[Material]
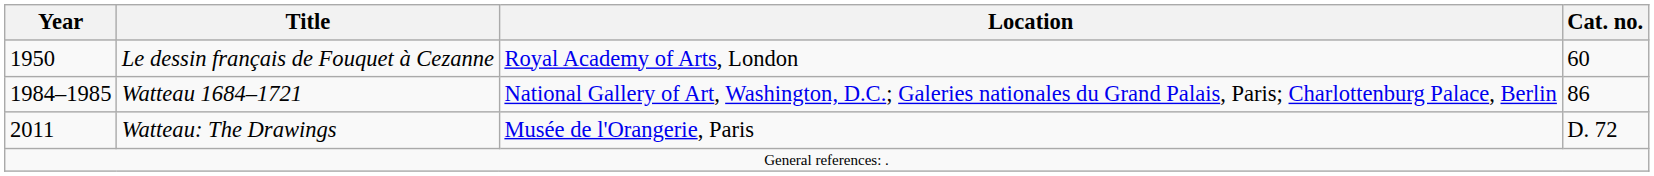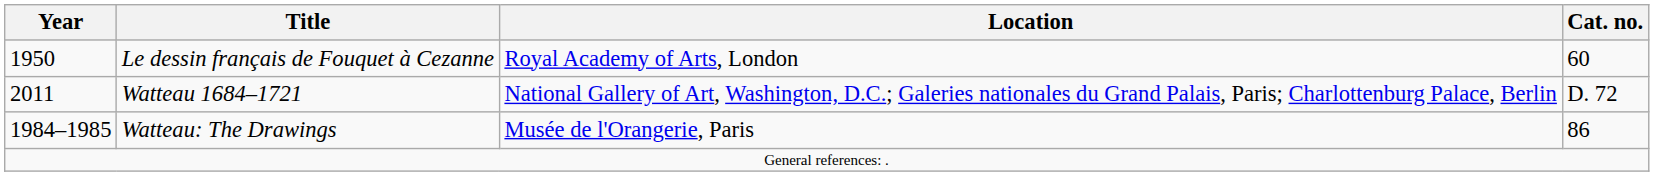Watteau 1684–1721 | Year: 1984–1985 -> 2011
Watteau 1684–1721 | Cat. no.: 86 -> D. 72
Watteau: The Drawings | Year: 2011 -> 1984–1985
Watteau: The Drawings | Cat. no.: D. 72 -> 86
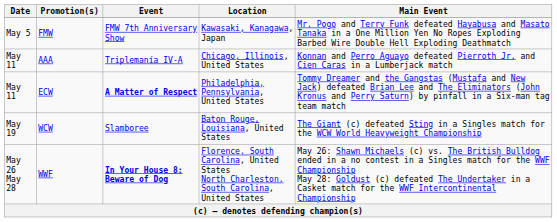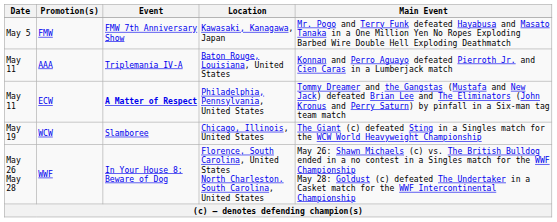AAA | Location: Chicago, Illinois, United States -> Baton Rouge, Louisiana, United States
WCW | Location: Baton Rouge, Louisiana, United States -> Chicago, Illinois, United States
WWF | Event: bold -> normal
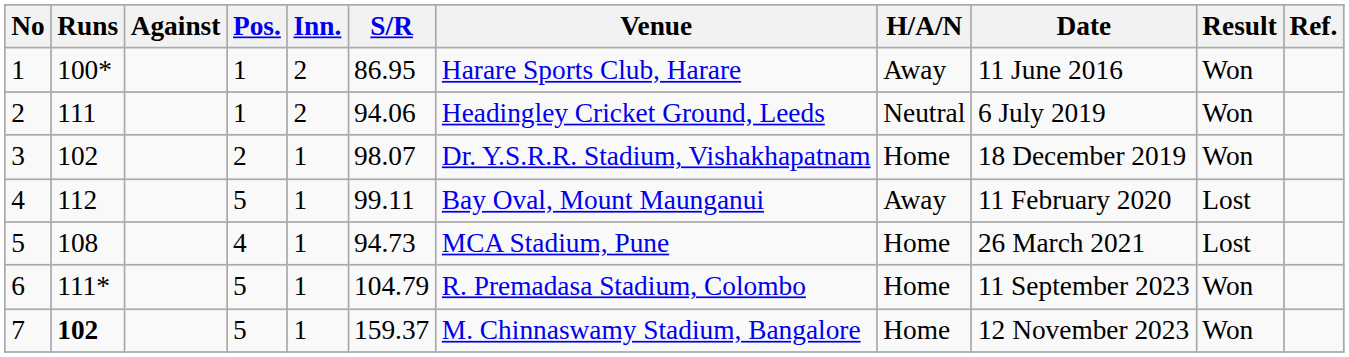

[Stated task]
Rewrite every line of the material above, replacing "Location" with "Venue" and changing nothing else. Omit the pictures from your answer.

[Full answer]
Watteau 1684–1721 | Year: 1984–1985 -> 2011
Watteau 1684–1721 | Cat. no.: 86 -> D. 72
Watteau: The Drawings | Year: 2011 -> 1984–1985
Watteau: The Drawings | Cat. no.: D. 72 -> 86
AAA | Venue: Chicago, Illinois, United States -> Baton Rouge, Louisiana, United States
WCW | Venue: Baton Rouge, Louisiana, United States -> Chicago, Illinois, United States
WWF | Event: bold -> normal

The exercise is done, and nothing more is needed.